Ackermann's involvement in Cambridge politics has been a 14-year affair, starting with election, and two successive re-elections to the school committee. Then, in 1967, she entered and handily won the contest for councilor, a post she has easily retained in later elections. In 1971, when reform candidates narrowly captured a 5-4 majority in the council, she was made the first woman mayor of the city. And last election, though an independent majority forced her to step down from the city throne, Ackermann helped engineer the famous "living room deal" which brought in James L. Sullivan as city manager.
Even without her reputation as a winner, Ackermann's strength as a reformer will win votes again for her in the "gentile liberal" Neighborhood 9. Particularly strong has been her involvement in housing reform and health care, both recurrent issues in Cambridge's political cycle. Like other incumbents, Ackermann has pointed to the $5.50 tax rate decrease as "a real gain," arguing that last year's $33 jump in the rate stemmed from the city's "total financial incapacity" under the old city manager.
Active, successful, and well-respected in her "district" and in City Hall, Ackermann will have little trouble defending her candidacy. And, unless her political strengths wane suddenly, Cambridge is guaranteed her return to council chambers for yet another term.
Denis Barber
In a city council race virtually laden with colorful personalities, Denis Barber '60 has got to be the most controversial. Barber was embroiled earlier this year in what he calls a witch hunt, when the Cambridge Convention voted to un-endorse him after he came out against strict rent controls. Barber has stuck by his guns and asked that the rent control issue be less of a sacred cow, because he claims rent laws discourage landlords from maintaining property, contributing to the decline of Cambridge housing.

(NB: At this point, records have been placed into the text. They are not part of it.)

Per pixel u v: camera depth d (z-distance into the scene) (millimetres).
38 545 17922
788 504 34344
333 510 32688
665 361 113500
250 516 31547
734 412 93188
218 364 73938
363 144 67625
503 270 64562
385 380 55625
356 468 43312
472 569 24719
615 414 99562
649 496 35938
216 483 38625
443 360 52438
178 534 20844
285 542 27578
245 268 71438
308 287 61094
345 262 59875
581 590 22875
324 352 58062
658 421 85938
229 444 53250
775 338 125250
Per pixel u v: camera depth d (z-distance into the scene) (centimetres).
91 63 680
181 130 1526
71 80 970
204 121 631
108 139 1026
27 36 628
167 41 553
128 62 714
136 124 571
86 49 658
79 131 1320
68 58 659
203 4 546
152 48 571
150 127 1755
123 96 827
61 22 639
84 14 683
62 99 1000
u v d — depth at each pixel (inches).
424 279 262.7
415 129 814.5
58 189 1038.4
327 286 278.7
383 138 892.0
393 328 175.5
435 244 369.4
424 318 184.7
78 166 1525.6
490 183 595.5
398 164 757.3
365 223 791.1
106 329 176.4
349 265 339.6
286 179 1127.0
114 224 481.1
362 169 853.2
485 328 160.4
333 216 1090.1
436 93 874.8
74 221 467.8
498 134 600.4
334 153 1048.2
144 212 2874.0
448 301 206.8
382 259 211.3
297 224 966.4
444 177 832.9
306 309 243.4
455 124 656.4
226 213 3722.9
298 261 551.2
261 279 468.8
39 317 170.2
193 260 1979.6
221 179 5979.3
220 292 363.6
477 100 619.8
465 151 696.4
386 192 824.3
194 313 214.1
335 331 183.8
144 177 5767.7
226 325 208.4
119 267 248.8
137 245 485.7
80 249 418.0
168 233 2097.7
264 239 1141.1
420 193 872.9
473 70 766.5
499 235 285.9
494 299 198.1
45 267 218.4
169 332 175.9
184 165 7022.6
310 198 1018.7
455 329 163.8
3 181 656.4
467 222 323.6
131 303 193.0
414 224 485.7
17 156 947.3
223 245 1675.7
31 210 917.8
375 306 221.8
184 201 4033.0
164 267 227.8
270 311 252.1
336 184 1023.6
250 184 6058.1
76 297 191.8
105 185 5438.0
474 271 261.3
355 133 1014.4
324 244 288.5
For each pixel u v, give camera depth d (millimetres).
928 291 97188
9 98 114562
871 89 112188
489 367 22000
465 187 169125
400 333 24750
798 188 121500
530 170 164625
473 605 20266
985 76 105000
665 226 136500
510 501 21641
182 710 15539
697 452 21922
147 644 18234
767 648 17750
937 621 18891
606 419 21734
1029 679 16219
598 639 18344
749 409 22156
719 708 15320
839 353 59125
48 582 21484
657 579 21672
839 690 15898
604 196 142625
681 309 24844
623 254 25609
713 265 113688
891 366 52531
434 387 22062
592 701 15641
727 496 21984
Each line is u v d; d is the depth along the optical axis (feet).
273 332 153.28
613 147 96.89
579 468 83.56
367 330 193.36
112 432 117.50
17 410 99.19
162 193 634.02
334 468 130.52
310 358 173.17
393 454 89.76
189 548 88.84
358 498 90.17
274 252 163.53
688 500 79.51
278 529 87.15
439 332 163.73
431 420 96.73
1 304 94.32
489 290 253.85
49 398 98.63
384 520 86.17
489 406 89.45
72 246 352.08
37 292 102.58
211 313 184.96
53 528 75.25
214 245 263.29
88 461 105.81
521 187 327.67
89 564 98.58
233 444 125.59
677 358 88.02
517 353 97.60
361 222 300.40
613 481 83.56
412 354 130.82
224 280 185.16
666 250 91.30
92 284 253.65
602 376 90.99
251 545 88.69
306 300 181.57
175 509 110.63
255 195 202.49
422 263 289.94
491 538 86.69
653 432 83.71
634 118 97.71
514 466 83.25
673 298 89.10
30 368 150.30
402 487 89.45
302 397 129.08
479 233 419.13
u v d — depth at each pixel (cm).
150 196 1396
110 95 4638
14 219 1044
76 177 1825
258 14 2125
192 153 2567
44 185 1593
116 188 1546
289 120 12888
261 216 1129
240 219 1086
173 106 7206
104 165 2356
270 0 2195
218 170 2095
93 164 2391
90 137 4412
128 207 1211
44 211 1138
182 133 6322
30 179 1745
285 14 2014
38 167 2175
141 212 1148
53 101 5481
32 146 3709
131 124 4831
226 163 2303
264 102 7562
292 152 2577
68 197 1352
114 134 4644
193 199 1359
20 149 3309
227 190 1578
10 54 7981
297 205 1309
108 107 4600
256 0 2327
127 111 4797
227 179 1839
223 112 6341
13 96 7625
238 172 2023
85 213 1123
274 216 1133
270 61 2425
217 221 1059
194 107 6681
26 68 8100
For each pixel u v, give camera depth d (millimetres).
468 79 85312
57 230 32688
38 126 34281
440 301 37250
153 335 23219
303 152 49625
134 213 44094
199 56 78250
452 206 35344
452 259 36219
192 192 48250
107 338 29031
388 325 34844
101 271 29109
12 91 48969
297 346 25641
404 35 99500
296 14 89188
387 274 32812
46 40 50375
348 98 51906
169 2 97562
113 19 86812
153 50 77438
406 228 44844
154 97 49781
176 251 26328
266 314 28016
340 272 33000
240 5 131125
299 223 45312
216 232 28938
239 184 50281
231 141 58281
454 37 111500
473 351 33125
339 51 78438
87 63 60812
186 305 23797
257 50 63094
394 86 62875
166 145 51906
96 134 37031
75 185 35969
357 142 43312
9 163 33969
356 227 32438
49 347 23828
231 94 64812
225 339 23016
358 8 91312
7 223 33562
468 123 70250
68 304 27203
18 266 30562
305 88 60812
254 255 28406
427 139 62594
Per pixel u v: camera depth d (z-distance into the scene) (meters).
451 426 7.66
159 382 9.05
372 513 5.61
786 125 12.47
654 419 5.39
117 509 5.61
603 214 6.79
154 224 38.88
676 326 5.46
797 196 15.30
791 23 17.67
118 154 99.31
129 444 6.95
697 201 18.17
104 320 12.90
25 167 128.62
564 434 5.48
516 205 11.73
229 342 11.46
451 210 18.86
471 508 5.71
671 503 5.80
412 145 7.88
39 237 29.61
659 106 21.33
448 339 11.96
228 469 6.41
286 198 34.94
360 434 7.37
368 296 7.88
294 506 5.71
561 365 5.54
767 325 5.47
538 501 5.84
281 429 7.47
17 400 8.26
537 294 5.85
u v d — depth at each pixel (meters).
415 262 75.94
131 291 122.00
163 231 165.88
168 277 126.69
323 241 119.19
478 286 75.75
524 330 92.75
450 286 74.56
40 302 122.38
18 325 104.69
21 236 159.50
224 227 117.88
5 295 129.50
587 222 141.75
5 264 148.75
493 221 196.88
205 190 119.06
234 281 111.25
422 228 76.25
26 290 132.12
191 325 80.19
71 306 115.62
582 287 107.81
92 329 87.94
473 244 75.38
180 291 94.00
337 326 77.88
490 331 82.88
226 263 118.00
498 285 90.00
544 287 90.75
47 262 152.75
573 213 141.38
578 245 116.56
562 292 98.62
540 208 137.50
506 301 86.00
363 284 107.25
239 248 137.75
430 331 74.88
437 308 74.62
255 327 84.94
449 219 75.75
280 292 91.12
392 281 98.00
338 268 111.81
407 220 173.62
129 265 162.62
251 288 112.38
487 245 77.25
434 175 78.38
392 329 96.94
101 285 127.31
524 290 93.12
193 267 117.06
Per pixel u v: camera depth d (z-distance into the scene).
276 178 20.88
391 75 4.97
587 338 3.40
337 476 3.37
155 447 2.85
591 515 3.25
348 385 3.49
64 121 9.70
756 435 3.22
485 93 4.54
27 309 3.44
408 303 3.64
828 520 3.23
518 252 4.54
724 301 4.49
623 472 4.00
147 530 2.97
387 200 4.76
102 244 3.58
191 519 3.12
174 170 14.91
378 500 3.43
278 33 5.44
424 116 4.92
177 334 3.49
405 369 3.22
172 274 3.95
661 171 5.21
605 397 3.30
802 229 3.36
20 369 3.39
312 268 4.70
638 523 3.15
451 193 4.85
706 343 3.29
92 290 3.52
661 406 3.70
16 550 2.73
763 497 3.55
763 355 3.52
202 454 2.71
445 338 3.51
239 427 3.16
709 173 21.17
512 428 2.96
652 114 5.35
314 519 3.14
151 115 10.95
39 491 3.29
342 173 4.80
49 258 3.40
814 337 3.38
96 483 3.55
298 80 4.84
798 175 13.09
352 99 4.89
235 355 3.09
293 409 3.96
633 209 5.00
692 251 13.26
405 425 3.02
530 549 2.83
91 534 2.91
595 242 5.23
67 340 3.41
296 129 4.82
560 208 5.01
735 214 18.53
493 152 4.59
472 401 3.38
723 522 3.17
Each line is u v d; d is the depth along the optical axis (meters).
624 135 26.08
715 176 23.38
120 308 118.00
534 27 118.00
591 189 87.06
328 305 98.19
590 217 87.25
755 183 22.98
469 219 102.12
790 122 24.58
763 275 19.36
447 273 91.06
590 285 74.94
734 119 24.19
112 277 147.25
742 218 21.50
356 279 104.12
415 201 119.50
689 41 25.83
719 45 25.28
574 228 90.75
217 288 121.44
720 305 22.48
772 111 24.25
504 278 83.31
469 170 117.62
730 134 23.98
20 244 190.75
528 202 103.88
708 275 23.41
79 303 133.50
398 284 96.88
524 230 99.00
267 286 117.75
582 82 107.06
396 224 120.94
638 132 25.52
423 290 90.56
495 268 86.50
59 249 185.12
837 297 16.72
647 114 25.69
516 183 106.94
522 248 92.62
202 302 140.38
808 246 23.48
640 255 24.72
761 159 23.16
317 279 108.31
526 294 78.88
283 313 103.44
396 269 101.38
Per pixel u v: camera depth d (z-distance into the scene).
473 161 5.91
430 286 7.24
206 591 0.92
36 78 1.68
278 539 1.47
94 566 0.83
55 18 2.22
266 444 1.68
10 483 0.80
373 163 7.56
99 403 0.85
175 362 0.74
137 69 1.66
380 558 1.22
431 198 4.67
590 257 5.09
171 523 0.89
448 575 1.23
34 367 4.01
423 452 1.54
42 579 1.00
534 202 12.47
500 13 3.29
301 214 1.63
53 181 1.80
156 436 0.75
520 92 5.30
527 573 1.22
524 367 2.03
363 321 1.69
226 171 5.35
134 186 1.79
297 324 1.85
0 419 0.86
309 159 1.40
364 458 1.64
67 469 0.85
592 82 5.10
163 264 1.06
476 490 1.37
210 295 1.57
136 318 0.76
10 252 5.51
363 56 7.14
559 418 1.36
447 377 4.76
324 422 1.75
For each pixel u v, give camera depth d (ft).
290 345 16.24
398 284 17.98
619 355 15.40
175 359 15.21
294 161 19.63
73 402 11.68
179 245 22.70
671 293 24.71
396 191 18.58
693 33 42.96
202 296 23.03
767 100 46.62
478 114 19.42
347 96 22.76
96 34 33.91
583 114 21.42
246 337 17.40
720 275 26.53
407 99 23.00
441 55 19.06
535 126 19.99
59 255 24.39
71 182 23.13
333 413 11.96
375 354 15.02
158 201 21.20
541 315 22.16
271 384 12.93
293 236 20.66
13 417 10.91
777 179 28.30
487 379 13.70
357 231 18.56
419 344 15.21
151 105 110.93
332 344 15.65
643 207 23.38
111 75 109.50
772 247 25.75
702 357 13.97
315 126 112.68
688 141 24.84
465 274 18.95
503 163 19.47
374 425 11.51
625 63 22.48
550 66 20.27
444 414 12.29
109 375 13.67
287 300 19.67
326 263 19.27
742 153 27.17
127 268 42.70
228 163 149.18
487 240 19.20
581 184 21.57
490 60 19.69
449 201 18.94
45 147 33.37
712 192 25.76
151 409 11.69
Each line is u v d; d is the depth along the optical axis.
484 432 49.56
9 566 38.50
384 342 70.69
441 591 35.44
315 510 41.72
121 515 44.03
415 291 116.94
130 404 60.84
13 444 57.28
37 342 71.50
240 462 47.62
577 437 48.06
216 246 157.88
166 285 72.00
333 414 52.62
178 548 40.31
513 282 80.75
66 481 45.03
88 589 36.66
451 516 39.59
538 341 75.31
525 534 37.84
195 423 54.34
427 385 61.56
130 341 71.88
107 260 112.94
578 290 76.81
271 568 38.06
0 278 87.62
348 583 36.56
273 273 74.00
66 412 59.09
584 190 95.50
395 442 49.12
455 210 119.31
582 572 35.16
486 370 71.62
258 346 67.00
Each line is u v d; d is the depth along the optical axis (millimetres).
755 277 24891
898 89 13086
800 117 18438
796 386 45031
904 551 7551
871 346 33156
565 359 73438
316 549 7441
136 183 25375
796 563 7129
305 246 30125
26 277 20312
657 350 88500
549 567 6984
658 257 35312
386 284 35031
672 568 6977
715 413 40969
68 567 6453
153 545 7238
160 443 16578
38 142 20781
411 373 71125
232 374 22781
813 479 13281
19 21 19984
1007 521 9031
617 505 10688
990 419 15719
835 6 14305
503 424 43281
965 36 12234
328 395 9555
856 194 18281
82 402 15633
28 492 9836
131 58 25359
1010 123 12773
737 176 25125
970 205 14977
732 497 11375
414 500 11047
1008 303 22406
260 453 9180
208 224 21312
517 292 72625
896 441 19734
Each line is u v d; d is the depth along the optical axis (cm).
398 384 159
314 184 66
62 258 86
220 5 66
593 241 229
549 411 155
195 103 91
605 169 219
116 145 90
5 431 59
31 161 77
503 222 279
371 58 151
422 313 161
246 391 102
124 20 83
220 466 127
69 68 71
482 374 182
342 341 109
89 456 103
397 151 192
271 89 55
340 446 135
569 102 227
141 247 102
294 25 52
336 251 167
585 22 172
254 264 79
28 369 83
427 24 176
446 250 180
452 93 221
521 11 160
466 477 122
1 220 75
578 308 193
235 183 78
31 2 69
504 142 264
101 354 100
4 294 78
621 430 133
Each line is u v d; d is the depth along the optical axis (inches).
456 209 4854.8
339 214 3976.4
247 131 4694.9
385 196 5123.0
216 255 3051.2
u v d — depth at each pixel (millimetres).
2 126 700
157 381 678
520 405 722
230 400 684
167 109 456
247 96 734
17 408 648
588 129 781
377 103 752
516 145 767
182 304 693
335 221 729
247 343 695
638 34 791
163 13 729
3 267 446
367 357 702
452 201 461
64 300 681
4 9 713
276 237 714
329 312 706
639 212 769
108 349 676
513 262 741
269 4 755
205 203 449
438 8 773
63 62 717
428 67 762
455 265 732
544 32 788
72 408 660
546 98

But by no means is Barber a one-issue candidate. Although some would label him politically conservative, he says he agrees with much of the Cambridge Convention '75 platform. However, he says, unlike the rest of the slate, he's not an ideologue, but a "problem solver."
As for Harvard, Barber said that the school is a good neighbor, and is "over-maligned" by the current council.
Barber said he knows no reason to pay a city councilor $150 a night to discuss a United Farm Workers boycott when "Cambridge has so many goddamn problems that need attending to."
If elected, Barber says he will bring in some of his fiscally conservative policies and try to fight the polarization between extreme liberals and conservatives with politically practical suggestions.
John Brode*
When John Brode '52 lost his citizenship during the Korean War for leaving the country to avoid the draft, he could not have guessed that he would be running for a seat on the Cambridge City Council in 1975. But the McCarran Act, the instrument of Brode's exile, was declared unconstitutional in 1957, enabling him to return to the US.
An economist with a background in computers and statistical analysis, Brode is mainly concerned with economic issues. "Rent control is way and away the biggest problem," he said, while pointing out that it is only a part of the overall problem of "economic pressure" on the city. "A lot of money wants to come into Cambridge, to do things like buy land and build high-rise buildings." Rent control and zoning restrictions, he said, are potential means of preserving neighborhoods, "so that blacks and working-class people can afford to stay here."
Brode traces his ideas about government to being "impressed" with Communist-run villages in Frances, where he lived as an exile. "I'm not a liberal, but I don't think the radicals would claim me. I'm definitely left-wing, but I think that you can get something done through the political process."